**WRITTEN EXERCISE**:
Copy every line of the items below character for character, keeping each one unchanged.

------------------------------------

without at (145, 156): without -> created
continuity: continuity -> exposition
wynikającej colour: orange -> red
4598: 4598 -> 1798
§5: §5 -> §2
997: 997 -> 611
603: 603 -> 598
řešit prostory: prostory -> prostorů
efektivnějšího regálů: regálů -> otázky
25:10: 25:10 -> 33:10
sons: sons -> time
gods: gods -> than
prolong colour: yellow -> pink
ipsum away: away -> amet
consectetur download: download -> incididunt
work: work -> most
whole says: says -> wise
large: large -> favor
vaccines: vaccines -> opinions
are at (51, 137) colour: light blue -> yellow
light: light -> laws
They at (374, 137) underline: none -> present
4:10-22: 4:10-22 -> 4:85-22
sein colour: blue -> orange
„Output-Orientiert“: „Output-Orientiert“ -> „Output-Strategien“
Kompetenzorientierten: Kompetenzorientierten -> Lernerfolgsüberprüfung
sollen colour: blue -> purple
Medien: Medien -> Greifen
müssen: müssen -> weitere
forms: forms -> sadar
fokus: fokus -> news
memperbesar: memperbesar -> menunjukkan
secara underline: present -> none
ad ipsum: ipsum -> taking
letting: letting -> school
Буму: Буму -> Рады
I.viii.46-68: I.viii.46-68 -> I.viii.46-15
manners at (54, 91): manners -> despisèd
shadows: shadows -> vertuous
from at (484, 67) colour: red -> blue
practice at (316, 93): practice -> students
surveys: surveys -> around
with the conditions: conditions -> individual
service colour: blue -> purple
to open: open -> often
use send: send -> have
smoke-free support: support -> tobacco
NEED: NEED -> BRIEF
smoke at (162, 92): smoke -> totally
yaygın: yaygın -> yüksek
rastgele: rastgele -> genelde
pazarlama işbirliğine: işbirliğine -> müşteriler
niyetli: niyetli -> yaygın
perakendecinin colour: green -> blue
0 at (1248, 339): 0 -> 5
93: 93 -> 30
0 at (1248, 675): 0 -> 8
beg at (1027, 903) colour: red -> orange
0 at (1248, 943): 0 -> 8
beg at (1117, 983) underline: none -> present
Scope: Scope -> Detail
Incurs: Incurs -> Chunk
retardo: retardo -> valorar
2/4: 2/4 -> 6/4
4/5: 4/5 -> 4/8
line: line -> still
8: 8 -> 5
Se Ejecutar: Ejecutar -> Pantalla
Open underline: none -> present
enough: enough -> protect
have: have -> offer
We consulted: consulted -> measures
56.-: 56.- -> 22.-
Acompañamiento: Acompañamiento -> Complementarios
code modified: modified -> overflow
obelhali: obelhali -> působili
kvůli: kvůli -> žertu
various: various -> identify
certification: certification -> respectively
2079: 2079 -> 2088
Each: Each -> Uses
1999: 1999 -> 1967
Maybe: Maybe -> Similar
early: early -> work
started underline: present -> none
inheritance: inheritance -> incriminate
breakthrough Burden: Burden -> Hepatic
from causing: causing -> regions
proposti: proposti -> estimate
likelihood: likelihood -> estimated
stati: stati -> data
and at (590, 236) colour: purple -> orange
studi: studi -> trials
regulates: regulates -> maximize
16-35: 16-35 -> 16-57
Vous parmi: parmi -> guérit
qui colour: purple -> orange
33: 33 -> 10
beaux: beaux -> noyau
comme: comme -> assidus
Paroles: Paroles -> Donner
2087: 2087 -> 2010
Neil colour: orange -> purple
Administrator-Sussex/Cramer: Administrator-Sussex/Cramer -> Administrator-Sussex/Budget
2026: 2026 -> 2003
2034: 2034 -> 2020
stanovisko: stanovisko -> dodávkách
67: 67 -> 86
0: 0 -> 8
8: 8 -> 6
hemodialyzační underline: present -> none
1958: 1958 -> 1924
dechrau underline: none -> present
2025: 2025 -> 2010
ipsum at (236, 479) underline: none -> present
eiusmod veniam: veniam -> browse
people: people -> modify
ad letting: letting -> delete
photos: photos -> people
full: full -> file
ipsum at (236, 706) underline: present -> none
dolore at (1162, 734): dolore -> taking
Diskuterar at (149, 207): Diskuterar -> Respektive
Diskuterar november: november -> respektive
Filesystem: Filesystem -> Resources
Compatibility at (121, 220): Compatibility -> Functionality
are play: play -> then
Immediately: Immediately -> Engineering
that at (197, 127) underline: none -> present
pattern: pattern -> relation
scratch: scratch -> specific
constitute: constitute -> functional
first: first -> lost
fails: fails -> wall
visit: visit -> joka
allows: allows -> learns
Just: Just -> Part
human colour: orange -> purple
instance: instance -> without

------------------------------------

**WRITTEN RESPONSE**:
without at (145, 156): without -> created
continuity: continuity -> exposition
wynikającej colour: orange -> red
4598: 4598 -> 1798
§5: §5 -> §2
997: 997 -> 611
603: 603 -> 598
řešit prostory: prostory -> prostorů
efektivnějšího regálů: regálů -> otázky
25:10: 25:10 -> 33:10
sons: sons -> time
gods: gods -> than
prolong colour: yellow -> pink
ipsum away: away -> amet
consectetur download: download -> incididunt
work: work -> most
whole says: says -> wise
large: large -> favor
vaccines: vaccines -> opinions
are at (51, 137) colour: light blue -> yellow
light: light -> laws
They at (374, 137) underline: none -> present
4:10-22: 4:10-22 -> 4:85-22
sein colour: blue -> orange
„Output-Orientiert“: „Output-Orientiert“ -> „Output-Strategien“
Kompetenzorientierten: Kompetenzorientierten -> Lernerfolgsüberprüfung
sollen colour: blue -> purple
Medien: Medien -> Greifen
müssen: müssen -> weitere
forms: forms -> sadar
fokus: fokus -> news
memperbesar: memperbesar -> menunjukkan
secara underline: present -> none
ad ipsum: ipsum -> taking
letting: letting -> school
Буму: Буму -> Рады
I.viii.46-68: I.viii.46-68 -> I.viii.46-15
manners at (54, 91): manners -> despisèd
shadows: shadows -> vertuous
from at (484, 67) colour: red -> blue
practice at (316, 93): practice -> students
surveys: surveys -> around
with the conditions: conditions -> individual
service colour: blue -> purple
to open: open -> often
use send: send -> have
smoke-free support: support -> tobacco
NEED: NEED -> BRIEF
smoke at (162, 92): smoke -> totally
yaygın: yaygın -> yüksek
rastgele: rastgele -> genelde
pazarlama işbirliğine: işbirliğine -> müşteriler
niyetli: niyetli -> yaygın
perakendecinin colour: green -> blue
0 at (1248, 339): 0 -> 5
93: 93 -> 30
0 at (1248, 675): 0 -> 8
beg at (1027, 903) colour: red -> orange
0 at (1248, 943): 0 -> 8
beg at (1117, 983) underline: none -> present
Scope: Scope -> Detail
Incurs: Incurs -> Chunk
retardo: retardo -> valorar
2/4: 2/4 -> 6/4
4/5: 4/5 -> 4/8
line: line -> still
8: 8 -> 5
Se Ejecutar: Ejecutar -> Pantalla
Open underline: none -> present
enough: enough -> protect
have: have -> offer
We consulted: consulted -> measures
56.-: 56.- -> 22.-
Acompañamiento: Acompañamiento -> Complementarios
code modified: modified -> overflow
obelhali: obelhali -> působili
kvůli: kvůli -> žertu
various: various -> identify
certification: certification -> respectively
2079: 2079 -> 2088
Each: Each -> Uses
1999: 1999 -> 1967
Maybe: Maybe -> Similar
early: early -> work
started underline: present -> none
inheritance: inheritance -> incriminate
breakthrough Burden: Burden -> Hepatic
from causing: causing -> regions
proposti: proposti -> estimate
likelihood: likelihood -> estimated
stati: stati -> data
and at (590, 236) colour: purple -> orange
studi: studi -> trials
regulates: regulates -> maximize
16-35: 16-35 -> 16-57
Vous parmi: parmi -> guérit
qui colour: purple -> orange
33: 33 -> 10
beaux: beaux -> noyau
comme: comme -> assidus
Paroles: Paroles -> Donner
2087: 2087 -> 2010
Neil colour: orange -> purple
Administrator-Sussex/Cramer: Administrator-Sussex/Cramer -> Administrator-Sussex/Budget
2026: 2026 -> 2003
2034: 2034 -> 2020
stanovisko: stanovisko -> dodávkách
67: 67 -> 86
0: 0 -> 8
8: 8 -> 6
hemodialyzační underline: present -> none
1958: 1958 -> 1924
dechrau underline: none -> present
2025: 2025 -> 2010
ipsum at (236, 479) underline: none -> present
eiusmod veniam: veniam -> browse
people: people -> modify
ad letting: letting -> delete
photos: photos -> people
full: full -> file
ipsum at (236, 706) underline: present -> none
dolore at (1162, 734): dolore -> taking
Diskuterar at (149, 207): Diskuterar -> Respektive
Diskuterar november: november -> respektive
Filesystem: Filesystem -> Resources
Compatibility at (121, 220): Compatibility -> Functionality
are play: play -> then
Immediately: Immediately -> Engineering
that at (197, 127) underline: none -> present
pattern: pattern -> relation
scratch: scratch -> specific
constitute: constitute -> functional
first: first -> lost
fails: fails -> wall
visit: visit -> joka
allows: allows -> learns
Just: Just -> Part
human colour: orange -> purple
instance: instance -> without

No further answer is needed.